Sojusze między globalnymi liniami przewoźników kontenerowych nie są wystarczającą odpowiedzią na słabe wyniki finansowe przemysłu i wymiany towarów, i mogą wręcz pogorszyć sytuację na rynku.
Jednakże konsolidacja jest potrzebna wśród największych graczy obsługujących linie Wschód - Zachód, w celu przywrócenia równowagi pomiędzy ceną frachtu i a kosztami działalności. Podobne kroki podjęły przed laty linie lotnicze w USA i przyniosło to skutek, ocenia Doug Hayes, analityk firmy doradczej Morgan Stanley w publikacji Lloyds Loading List. Problem narasta, bowiem od 2009 roku oceaniczny transport kontenerowy poniósł straty o skumulowanej wartości blisko 4 mld USD. Nawet, gdy uwzględnia się zyski nielicznych armatorów, jak Maersk i CMA CGM.

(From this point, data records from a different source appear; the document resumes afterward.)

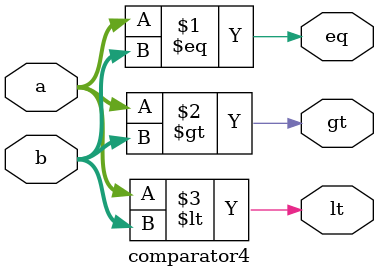
<source format=v>
module half_adder #(
    parameter WIDTH = 1
)(
    input  wire [WIDTH-1:0] a,
    input  wire [WIDTH-1:0] b,
    output wire [WIDTH-1:0] sum,
    output wire [WIDTH-1:0] carry
);
    assign sum   = a ^ b;   // XOR for sum
    assign carry = a & b;   // AND for carry
endmodule


// Parameterizable Full Adder
module full_adder #(
        parameter WIDTH = 1
    )(
        input wire [WIDTH-1:0] a,
        input wire [WIDTH-1:0] b,
        input wire [WIDTH-1:0] cin,
        output wire [WIDTH-1:0] sum,
        output wire [WIDTH-1:0] carry
    );
        assign sum = a ^ b ^ cin;
        assign carry = (a & b) | (b & cin) | (a & cin);
endmodule


// 2:1 Multiplexer (parameterizable width)
module mux2to1 #(
        parameter WIDTH = 1
    )(
        input wire [WIDTH-1:0] d0,
        input wire [WIDTH-1:0] d1,
        input wire sel,
        output wire [WIDTH-1:0] y
    );
        assign y = sel ? d1 : d0;
endmodule


// 1:2 Demultiplexer (parameterizable width)
module demux1to2 #(
        parameter WIDTH = 1
    )(
        input wire [WIDTH-1:0] d,
        input wire sel,
        output wire [WIDTH-1:0] y0,
        output wire [WIDTH-1:0] y1
    );
        assign y0 = sel ? {WIDTH{1'b0}} : d;
        assign y1 = sel ? d : {WIDTH{1'b0}};
endmodule


// 4-bit Comparator (equal, greater, less outputs)
module comparator4(
        input wire [3:0] a,
        input wire [3:0] b,
        output wire eq,
        output wire gt,
        output wire lt
    );
        assign eq = (a == b);
        assign gt = (a > b);
        assign lt = (a < b);
endmodule
</source>
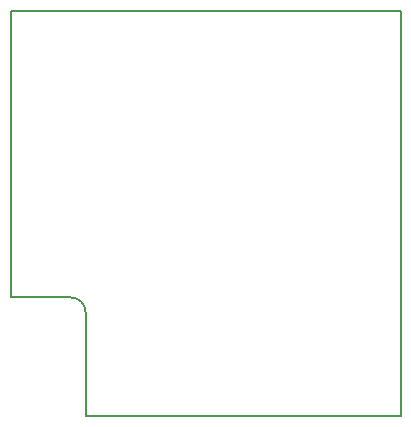
<source format=gbr>
G04 #@! TF.FileFunction,Profile,NP*
%FSLAX46Y46*%
G04 Gerber Fmt 4.6, Leading zero omitted, Abs format (unit mm)*
G04 Created by KiCad (PCBNEW 4.0.7) date Thursday, December 07, 2017 'PMt' 10:45:11 PM*
%MOMM*%
%LPD*%
G01*
G04 APERTURE LIST*
%ADD10C,0.100000*%
%ADD11C,0.150000*%
G04 APERTURE END LIST*
D10*
D11*
X116205000Y-78867000D02*
G75*
G03X114935000Y-77597000I-1270000J0D01*
G01*
X116205000Y-78867000D02*
X116205000Y-87630000D01*
X109855000Y-77597000D02*
X114935000Y-77597000D01*
X109855000Y-77597000D02*
X109855000Y-53340000D01*
X142875000Y-87630000D02*
X116205000Y-87630000D01*
X142875000Y-53340000D02*
X142875000Y-87630000D01*
X109855000Y-53340000D02*
X142875000Y-53340000D01*
M02*

</source>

Hayes przypomina, że w ostatnim dziesięcioleciu dużo mówiło się o potrzebie dalszej racjonalizacji przewozów. Ale zamiast tego doszło natomiast do "zmutowania się" kilkunastu przewoźników w cztery sojusze: 2M, Ocean Three, G6 i Grupie CKYHE. Dwa ostatnie mają odpowiednio po sześć i pięciu członków.
Problem jednak nie został rozwiązany, bowiem nadal występuje rozproszenie ustalania stawek frachtu, których poziom na kluczowych trasach nie pokrywa kosztów większości armatorów.
Co prawda przemysł stoczniowy może przyczynić się do poprawy parametrów technicznych kontenerowców (sprawniejsze silniki, większa pojemność i obniżka kosztu jednostkowego przewozu), a linie żeglugowe poprawić zarządzane. Taką strategię realizują z dobrym skutkiem Maersk i CMA CGM.
Jednak sojusze nie zmienią niczego w branży, ponieważ nadal ta sama liczba podmiotów wyznacza ceny frachtu, stwierdza Hayes. W dodatku „bez mechanizmu podziału zysku w sojuszu, ciągle będzie istniała pokusa, aby zapełnić swoje własne statki przed statkami członków Sojuszu”.
Zdaniem eksperta, do pewnego stopnia wzorce postępowania dostarcza transport lotniczy w USA. Poprawiły one trwale rentowność, gdy zaczęło się konsolidować i zmniejszyły liczbę ustanawianych taryf przez poszczególne linie lotnicze.
W branży kontenerowej natomiast sojusze mogą pomóc zarządzać kosztami poszczególnych członków, czego nie osiągnięto w liniach lotniczych.